[Records from a dataset]
──────
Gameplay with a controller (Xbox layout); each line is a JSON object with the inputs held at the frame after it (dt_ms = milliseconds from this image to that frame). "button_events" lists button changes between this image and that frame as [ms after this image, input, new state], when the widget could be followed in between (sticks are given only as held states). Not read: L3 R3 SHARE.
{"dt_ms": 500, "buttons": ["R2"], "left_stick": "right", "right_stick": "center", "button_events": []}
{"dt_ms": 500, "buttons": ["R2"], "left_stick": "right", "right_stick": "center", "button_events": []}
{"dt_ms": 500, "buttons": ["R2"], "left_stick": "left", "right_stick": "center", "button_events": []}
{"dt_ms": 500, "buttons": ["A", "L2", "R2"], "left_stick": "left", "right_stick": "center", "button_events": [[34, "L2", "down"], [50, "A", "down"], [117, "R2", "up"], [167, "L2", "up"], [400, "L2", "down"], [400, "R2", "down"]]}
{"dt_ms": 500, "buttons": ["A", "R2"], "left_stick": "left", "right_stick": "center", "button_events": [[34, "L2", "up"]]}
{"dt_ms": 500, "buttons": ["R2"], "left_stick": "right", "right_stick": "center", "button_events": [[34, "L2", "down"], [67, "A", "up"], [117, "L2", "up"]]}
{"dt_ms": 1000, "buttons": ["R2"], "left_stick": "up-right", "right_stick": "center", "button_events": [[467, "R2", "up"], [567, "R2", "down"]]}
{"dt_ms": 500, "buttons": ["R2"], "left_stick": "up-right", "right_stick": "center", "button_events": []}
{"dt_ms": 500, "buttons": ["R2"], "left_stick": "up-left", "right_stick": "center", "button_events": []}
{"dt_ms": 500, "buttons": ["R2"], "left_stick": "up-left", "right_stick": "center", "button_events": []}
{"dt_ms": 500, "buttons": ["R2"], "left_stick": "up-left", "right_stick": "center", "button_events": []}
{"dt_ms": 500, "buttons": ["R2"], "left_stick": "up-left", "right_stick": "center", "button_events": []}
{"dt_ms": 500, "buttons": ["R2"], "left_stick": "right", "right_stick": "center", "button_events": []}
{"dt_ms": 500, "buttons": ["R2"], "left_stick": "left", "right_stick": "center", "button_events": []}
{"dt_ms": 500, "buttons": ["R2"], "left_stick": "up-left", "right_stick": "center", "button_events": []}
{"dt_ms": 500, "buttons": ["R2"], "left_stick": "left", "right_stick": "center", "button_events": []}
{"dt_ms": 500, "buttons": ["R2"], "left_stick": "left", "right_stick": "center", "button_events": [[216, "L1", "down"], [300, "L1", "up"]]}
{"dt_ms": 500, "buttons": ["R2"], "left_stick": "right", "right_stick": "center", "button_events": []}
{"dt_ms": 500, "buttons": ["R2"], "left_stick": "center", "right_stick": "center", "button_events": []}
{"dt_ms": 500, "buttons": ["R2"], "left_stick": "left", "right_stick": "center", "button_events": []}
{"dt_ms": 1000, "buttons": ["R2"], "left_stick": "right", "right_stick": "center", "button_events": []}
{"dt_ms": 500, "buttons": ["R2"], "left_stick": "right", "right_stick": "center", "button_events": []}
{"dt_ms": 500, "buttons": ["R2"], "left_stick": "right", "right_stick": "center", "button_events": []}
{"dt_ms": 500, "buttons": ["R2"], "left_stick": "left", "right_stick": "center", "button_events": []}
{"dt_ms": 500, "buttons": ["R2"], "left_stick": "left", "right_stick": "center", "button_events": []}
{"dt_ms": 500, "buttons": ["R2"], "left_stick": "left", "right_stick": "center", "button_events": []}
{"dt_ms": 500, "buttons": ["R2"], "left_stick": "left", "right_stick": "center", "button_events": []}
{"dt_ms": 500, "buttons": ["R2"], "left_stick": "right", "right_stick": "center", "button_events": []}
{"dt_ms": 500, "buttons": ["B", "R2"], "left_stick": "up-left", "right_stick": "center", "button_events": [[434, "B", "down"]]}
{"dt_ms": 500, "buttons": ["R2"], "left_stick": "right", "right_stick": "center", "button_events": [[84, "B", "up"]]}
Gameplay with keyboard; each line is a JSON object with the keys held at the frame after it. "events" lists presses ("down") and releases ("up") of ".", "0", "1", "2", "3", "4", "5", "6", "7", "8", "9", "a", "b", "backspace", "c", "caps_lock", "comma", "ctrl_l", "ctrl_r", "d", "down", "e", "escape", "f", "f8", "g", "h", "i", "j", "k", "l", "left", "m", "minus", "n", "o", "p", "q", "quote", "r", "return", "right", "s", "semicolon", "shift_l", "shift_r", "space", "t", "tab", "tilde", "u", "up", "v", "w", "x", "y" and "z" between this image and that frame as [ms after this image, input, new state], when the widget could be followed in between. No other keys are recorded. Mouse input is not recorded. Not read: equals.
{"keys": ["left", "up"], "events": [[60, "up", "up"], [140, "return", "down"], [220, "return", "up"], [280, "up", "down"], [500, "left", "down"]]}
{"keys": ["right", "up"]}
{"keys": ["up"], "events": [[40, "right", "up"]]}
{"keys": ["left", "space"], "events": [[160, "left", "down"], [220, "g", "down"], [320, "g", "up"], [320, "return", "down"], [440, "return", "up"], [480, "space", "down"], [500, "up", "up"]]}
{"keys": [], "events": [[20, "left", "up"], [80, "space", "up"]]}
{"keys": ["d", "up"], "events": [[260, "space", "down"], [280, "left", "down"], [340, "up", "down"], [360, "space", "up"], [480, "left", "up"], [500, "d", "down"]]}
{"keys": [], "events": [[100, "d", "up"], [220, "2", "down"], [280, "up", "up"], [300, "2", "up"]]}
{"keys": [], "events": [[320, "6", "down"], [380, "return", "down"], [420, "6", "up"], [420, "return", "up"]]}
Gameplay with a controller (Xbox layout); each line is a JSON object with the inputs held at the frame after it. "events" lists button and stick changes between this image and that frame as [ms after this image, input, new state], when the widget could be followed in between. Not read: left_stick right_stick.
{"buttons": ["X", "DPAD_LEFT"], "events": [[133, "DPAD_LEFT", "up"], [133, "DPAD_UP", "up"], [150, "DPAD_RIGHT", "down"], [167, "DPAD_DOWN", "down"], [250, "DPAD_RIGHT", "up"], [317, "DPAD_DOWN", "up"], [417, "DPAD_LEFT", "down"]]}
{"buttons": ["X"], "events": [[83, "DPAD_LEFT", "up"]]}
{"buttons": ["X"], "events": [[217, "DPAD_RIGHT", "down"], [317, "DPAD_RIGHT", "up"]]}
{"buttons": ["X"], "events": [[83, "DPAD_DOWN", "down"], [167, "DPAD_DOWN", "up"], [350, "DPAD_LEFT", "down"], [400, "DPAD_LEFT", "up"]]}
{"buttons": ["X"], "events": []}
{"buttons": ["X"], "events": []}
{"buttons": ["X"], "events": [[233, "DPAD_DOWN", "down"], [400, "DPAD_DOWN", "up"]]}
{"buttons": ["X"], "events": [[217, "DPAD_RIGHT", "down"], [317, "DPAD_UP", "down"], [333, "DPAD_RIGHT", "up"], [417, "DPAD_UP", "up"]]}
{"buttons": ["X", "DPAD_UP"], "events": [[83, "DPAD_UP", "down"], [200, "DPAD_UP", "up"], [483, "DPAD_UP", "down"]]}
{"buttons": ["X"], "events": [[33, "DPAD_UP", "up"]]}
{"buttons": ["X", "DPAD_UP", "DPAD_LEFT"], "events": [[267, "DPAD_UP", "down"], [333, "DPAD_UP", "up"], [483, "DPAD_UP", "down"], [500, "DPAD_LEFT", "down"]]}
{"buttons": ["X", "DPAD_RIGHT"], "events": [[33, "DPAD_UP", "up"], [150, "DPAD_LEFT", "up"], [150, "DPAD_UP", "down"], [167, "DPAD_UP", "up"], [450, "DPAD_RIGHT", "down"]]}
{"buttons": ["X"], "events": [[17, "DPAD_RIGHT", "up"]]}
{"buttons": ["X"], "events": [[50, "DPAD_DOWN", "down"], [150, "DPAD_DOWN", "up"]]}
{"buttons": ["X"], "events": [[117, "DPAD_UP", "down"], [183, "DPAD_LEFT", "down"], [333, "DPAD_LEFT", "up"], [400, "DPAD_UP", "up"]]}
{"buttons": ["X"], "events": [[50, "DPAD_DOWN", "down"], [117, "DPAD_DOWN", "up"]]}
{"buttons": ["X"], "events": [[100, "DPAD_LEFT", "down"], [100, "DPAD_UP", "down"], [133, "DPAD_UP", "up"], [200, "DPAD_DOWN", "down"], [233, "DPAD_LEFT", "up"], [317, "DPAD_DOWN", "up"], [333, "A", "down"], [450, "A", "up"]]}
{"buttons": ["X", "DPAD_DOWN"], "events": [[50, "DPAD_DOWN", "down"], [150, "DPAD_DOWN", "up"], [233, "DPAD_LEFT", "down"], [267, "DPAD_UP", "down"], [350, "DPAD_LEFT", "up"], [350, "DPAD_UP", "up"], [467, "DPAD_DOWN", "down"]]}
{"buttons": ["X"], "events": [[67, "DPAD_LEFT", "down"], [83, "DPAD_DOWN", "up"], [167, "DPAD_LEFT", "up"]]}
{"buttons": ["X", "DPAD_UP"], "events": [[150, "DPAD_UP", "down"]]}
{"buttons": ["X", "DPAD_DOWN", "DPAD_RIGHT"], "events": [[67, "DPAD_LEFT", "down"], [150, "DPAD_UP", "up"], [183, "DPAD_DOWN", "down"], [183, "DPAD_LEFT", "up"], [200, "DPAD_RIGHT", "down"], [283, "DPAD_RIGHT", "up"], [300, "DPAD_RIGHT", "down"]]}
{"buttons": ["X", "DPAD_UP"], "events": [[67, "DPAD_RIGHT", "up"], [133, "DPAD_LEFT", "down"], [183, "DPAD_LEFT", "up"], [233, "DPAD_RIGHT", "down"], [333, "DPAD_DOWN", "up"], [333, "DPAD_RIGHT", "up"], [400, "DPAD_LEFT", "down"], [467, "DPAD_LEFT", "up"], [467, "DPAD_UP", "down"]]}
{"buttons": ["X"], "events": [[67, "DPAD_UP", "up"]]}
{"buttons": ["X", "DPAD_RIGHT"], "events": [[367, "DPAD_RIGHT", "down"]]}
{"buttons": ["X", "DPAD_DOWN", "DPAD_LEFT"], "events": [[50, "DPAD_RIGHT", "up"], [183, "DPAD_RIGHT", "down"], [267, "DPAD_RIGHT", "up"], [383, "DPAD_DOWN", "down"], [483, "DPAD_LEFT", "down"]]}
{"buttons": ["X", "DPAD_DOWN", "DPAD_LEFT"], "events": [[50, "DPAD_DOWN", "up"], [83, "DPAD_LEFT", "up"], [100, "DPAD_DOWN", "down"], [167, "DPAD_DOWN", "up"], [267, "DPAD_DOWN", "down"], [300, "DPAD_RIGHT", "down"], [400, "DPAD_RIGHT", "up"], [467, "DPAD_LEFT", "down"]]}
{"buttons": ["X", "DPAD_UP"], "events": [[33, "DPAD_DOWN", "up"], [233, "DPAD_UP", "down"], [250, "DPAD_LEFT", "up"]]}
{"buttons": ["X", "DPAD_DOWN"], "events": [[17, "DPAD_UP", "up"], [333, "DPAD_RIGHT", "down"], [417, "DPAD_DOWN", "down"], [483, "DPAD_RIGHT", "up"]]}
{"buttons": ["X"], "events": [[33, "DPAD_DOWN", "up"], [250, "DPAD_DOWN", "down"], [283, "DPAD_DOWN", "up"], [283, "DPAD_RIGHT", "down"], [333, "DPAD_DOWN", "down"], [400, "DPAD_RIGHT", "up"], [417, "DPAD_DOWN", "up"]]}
──────
* [TRY IT]: The job here is to find each line above with the word "could" and copy it.

* [SOLUTION TO THE EXERCISE]:
Gameplay with a controller (Xbox layout); each line is a JSON object with the inputs held at the frame after it (dt_ms = milliseconds from this image to that frame). "button_events" lists button changes between this image and that frame as [ms after this image, input, new state], when the widget could be followed in between (sticks are given only as held states). Not read: L3 R3 SHARE.
Gameplay with keyboard; each line is a JSON object with the keys held at the frame after it. "events" lists presses ("down") and releases ("up") of ".", "0", "1", "2", "3", "4", "5", "6", "7", "8", "9", "a", "b", "backspace", "c", "caps_lock", "comma", "ctrl_l", "ctrl_r", "d", "down", "e", "escape", "f", "f8", "g", "h", "i", "j", "k", "l", "left", "m", "minus", "n", "o", "p", "q", "quote", "r", "return", "right", "s", "semicolon", "shift_l", "shift_r", "space", "t", "tab", "tilde", "u", "up", "v", "w", "x", "y" and "z" between this image and that frame as [ms after this image, input, new state], when the widget could be followed in between. No other keys are recorded. Mouse input is not recorded. Not read: equals.
Gameplay with a controller (Xbox layout); each line is a JSON object with the inputs held at the frame after it. "events" lists button and stick changes between this image and that frame as [ms after this image, input, new state], when the widget could be followed in between. Not read: left_stick right_stick.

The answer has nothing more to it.